Start of Given text
FrightFest Notes – Pandemic

A026_C009_1122NOThis fast-paced, well-cast action-horror-SF film isn’t quite a found footage zombie movie in the tradition of [REC] because it isn’t strictly found footage – though a great deal of the film consists of helmet-cam shots heavily influences by first-person shooter gameplay – and its attacking hordes aren’t strictly zombies.  In a slightly more complicated set-up than usual, the pandemic that has beset the bulk of humanity is an infection with five stages – allowing for a variety of symptoms that evoke previous disease-zombie apocalypse pictures.  Stage One, which is treatable, is just a bad case of flu as in The Stand or Contagion through, but most who get the bug soon turn into frenzied mad folk like The Crazies and the … 28 days later enraged.  Some progress to become cunning, yet desperate cannibals who co-operate, stake out an unifected woman as a trap, can plead for their lives and gobble guts (as in Apocalisse Domani/Cannibal Apocalypse).  A dormant phase which involves the heartbeat slowing to simulate death (as in the teterodoxin-dosed zombies of The Serpent and the Rainbow) but those who come out of that turn into fast, ghoulish creatures who represent the video game-World War Z  mutation of the Night of the Living Dead strain of zombie.
End of Given text
Start of Available data
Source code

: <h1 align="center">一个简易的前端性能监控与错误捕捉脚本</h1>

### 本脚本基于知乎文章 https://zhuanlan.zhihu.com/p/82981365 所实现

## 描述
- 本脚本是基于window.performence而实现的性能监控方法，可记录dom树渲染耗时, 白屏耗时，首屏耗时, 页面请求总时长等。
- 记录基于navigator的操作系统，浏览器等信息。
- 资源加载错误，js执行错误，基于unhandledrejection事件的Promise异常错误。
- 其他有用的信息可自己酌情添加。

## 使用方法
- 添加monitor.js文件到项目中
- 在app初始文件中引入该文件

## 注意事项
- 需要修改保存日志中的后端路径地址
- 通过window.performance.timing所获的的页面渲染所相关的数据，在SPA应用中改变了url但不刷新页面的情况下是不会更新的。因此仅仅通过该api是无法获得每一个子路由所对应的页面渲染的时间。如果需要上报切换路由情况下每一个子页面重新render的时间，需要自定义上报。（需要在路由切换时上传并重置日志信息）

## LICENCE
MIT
End of Available data
Your assignment:
According to the Pandemic review, which stage of the infection is treatable? The records are not needed for what follows.

Result below:
Stage One.